Caterer and former MasterChef contestant Renae Smith agrees, adding that she’ll frequently
have a light snack even before a restaurant meal.
“I often grab some sushi or a quick salad so that I’m not hungry when I arrive,” she says.
“It slows you right down so you don’t hoover everything in sight and you’re also less likely to get tipsy in an in appropriate work environment if you’ve already lined your stomach.”
Swap spring rolls for prawns
It’s easy to get stuck into the first platter of baby meat pies and Peking duck rolls you see, but Smith says it’s worth chatting with a waiter to discover what will be coming out so you can make an informed choice.
“I prefer canapés with fresh whole ingredients such as stuffed mushrooms, prawns, oysters and savoury watermelon bites,” she says.
“I eat enough of them so that I only have room for one or two of the ‘bad’ options.” Sepel lists grilled protein and vegie-based canapés as her party go-tos.
“I avoid anything fried or laden with rich sauces.”
Feast on vegetables
Make a beeline for any dish that’s based on leafy greens, root vegies and bright colours, nutritionist Melanie Lionello recommends.

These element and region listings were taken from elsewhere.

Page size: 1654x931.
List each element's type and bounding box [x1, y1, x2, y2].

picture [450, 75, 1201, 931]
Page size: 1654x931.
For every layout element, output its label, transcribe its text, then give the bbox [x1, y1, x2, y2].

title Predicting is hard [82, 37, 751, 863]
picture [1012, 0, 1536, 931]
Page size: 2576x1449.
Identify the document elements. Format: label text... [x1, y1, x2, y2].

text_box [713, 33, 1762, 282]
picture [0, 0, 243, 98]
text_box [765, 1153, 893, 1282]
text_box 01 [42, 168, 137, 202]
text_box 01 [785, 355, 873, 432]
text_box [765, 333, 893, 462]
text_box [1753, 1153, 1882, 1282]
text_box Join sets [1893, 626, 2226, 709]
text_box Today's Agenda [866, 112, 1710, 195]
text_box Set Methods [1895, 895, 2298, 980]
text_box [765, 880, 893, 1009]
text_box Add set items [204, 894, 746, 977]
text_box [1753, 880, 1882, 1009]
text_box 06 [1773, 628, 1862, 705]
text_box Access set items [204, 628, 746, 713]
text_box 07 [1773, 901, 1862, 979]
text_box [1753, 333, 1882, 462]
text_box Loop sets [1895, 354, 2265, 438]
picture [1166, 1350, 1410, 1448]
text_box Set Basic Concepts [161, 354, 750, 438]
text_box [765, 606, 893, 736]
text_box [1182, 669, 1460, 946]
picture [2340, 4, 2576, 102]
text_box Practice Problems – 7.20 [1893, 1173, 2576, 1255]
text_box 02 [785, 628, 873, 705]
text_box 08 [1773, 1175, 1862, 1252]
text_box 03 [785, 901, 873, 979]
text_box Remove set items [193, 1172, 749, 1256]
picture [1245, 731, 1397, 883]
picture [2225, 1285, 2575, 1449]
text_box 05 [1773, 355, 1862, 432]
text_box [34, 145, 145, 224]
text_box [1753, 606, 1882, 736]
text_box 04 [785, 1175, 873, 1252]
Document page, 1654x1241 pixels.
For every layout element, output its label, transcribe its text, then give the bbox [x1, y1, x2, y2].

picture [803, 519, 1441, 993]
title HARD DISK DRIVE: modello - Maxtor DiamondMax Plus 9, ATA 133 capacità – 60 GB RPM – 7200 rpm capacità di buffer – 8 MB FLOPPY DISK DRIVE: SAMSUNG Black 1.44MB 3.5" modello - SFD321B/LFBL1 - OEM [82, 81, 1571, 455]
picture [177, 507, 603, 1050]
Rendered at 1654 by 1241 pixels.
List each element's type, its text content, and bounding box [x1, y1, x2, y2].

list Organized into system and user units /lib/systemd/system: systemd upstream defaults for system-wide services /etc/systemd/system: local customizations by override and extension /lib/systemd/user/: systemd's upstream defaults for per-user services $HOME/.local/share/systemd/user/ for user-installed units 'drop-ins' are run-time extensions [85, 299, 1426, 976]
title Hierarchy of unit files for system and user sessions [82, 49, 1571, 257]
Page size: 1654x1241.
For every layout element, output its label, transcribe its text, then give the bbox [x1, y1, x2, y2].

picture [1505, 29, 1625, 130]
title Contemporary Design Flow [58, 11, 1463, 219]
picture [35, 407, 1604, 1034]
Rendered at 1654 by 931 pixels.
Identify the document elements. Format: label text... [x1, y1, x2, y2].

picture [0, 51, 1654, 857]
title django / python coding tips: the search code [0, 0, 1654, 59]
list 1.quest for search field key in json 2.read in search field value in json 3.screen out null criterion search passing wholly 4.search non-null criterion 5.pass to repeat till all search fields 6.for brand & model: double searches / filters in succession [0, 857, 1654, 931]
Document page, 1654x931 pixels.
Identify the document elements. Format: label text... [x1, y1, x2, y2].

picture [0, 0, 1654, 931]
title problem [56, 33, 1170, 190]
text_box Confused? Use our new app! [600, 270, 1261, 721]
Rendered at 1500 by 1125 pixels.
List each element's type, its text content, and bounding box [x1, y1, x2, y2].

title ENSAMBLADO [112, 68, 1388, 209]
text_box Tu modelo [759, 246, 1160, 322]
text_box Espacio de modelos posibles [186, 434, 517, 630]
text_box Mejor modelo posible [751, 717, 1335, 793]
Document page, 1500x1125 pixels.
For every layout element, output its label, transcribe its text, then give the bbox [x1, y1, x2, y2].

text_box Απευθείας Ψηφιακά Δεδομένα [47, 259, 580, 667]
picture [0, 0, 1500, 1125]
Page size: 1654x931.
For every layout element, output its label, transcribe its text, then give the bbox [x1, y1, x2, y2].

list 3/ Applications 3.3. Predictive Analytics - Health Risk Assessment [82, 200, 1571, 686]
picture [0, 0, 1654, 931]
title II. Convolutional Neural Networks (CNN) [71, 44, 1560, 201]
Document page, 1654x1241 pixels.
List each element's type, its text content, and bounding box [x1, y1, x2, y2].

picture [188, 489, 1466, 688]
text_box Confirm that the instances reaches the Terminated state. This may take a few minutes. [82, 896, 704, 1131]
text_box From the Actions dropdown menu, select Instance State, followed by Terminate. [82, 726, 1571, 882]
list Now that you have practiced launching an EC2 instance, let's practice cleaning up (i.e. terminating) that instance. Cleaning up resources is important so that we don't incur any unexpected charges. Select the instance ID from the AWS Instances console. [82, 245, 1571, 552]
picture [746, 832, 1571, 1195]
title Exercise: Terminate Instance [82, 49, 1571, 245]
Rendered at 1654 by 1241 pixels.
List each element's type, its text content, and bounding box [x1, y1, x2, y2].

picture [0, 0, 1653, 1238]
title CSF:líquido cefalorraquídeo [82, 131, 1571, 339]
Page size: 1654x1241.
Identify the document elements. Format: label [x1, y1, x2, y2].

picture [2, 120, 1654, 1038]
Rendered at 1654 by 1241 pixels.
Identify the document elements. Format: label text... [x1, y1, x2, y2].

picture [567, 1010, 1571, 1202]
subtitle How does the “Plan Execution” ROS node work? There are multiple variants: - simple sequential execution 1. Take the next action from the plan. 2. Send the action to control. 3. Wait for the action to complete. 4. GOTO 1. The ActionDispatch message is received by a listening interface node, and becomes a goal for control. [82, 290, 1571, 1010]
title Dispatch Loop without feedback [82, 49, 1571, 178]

She also uses functions as an opportunity to bulk up her vegie intake.
“We tend to skimp on vegies at the best of times, but Christmas is a season when there are plenty of great options such as asparagus and sugar snap peas on the menu. So I lean towards large, protein-filled salads I know will keep me feeling full all night long.”
Use an entree plate all night
If you’re the type of person who eats everything that’s put in front of you, insist on using an entree-sized plate rather than a dinner plate, Lionello says.
“The food might be great but you need to remind yourself that this probably isn’t going to be the last meal you’ll ever eat so there’s no need to have everything on your plate or go back for more,” she says.
“I always try to eat in a mindful manner, taking the time to think about the taste, texture and sensation of the dish. And I find if I go slow and appreciate what’s before me, I’m far less likely to overeat or make poor choices.”
Match booze with water
Having beverages with water on the side is a great way to stay both hydrated and sober, Lionello
says.
She also keeps a keen eye on refills to avoid losing track of just how much alcohol she’s
drinking.
“I never accept a top-up but instead opt to finish my glass. And I drink plenty of sparkling mineral water between drinks,” she says.
Smith is a fan of preservative-free wine and clear spirits.
“I tend to avoid sugary cocktails, and either limit or cut completely any mixers in my spirits.”
Exercise the next day
Don’t only concentrate on food choices; it’s just as important to stay active during the festive period, Sepel says.
She incorporates training sessions between functions and increases any incidental exercise she does.
“If I know I have a lot of functions coming up, I’ll throw in a few nature walks, a yoga practice at home or a beach swim to help even things out,” she says.